Independent agents are a significant part of life insurance distribution, but they have been late to digital. The pandemic upended their business model since face to face conversations were no longer possible, and consumers increasingly went online for research and advice. We see an opportunity to transform the business model for independent agents and allow them to leverage the strength of their client relationships. Imagine if an agent were able to input a few pieces of information and get a preliminary idea of their client’s health risk, the agent would be better equipped to advise the client as well as efficiently navigate the health questions in the insurance application to make it a simpler and productive customer experience. That's the untapped part of the value chain for providers of technology and data science solutions like Averisana.”
How do you see the life insurance market evolving to meet Americans where they want to be?
“The shopping process of searching and matching both in agent-assisted or digital direct distribution has to become a lot more productive. Absolutely no doubt about it. Once consumers get to the point of considering a life insurance product, omnichannel approaches to generating those leads and converting them more effectively is absolutely essential.

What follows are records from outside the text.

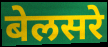
बेलसरे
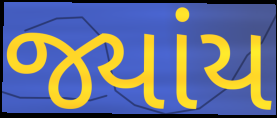
જ્યાંય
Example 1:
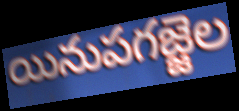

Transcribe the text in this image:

యినుపగజ్జెల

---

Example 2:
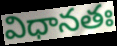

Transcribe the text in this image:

విధానతః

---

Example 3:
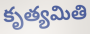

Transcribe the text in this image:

కృత్యమితి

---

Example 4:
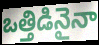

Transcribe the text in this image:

ఒత్తిడినైనా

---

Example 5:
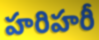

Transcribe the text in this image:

హరిహరీ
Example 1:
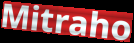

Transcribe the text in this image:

Mitraho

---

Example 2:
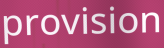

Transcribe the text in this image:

provision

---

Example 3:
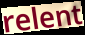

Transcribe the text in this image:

relent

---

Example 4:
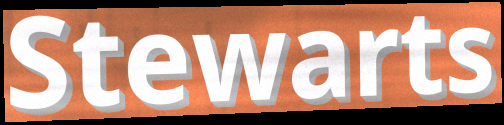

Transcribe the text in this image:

Stewarts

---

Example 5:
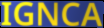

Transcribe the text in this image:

IGNCA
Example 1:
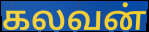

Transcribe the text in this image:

கலவன்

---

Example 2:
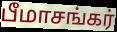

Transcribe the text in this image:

பீமாசங்கர்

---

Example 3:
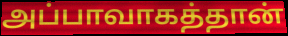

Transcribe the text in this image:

அப்பாவாகத்தான்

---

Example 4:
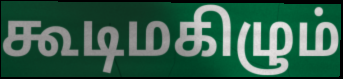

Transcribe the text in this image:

கூடிமகிழும்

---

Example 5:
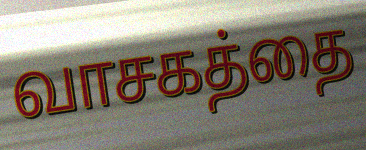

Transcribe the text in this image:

வாசகத்தை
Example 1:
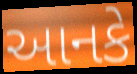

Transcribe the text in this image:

આનકે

This is something that will happen much faster than the products themselves would evolve. It's a question of survival where firms have to get more productive with the use of their physical agents or their capital. Even in a fully digital process, the productivity of converting an interested shopper via match to a product needs to be significantly improved.
I see that happening with all the frictions removed, especially around health information. How would we validate progress? Today, same day fulfillment into a life insurance policy is very low, less than 10%. I see that increasing quite dramatically as we go along.”

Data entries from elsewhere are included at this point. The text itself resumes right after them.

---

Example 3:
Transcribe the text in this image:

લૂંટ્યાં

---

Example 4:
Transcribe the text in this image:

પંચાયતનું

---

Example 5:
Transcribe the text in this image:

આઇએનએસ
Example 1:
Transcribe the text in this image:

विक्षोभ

How is Averisana stepping toward this better, new future?
“Our clients are agencies and carriers who acquire or generate life and health insurance leads online. With our InsurabilityIQ predictive health scores, we help our partners better target within their prospect population by pinpointing the sweet spot for better conversion. What that does for these agencies is that in the same prospect pool, they're able to double or triple their production of policies while reducing the cost per acquisition by 25 - 50%. That's one part of the process where we are getting the consumer to be twice or thrice as effective in finding their destination.
That's just the front-end of the process. Our second product, InsurabilityEQ, specifically for independent agents and Brokerage General Agencies, is aimed at the back end of the process when agents submit business to carriers via BGAs. Normally, it takes 6 weeks to complete this process, and 30% of the business submitted falls off track because it has been priced incorrectly. What we’ve been able to show is that we can identify these applications before any work is undertaken. This makes BGAs more effective by cutting wasted effort on unproductive cases, which reduces cost and frees up capacity to drive more revenue. The most important outcome is that we speed up the cycle time for the independent agent and compress the journey for the customer, which takes a long time.
As we evolve, we will work across the entire sales funnel to bring about change with our partners and strengthen what they are able to accomplish. For the consumer, that means a significantly less complicated journey to get life insurance coverage in minutes or hours as opposed to days or weeks.”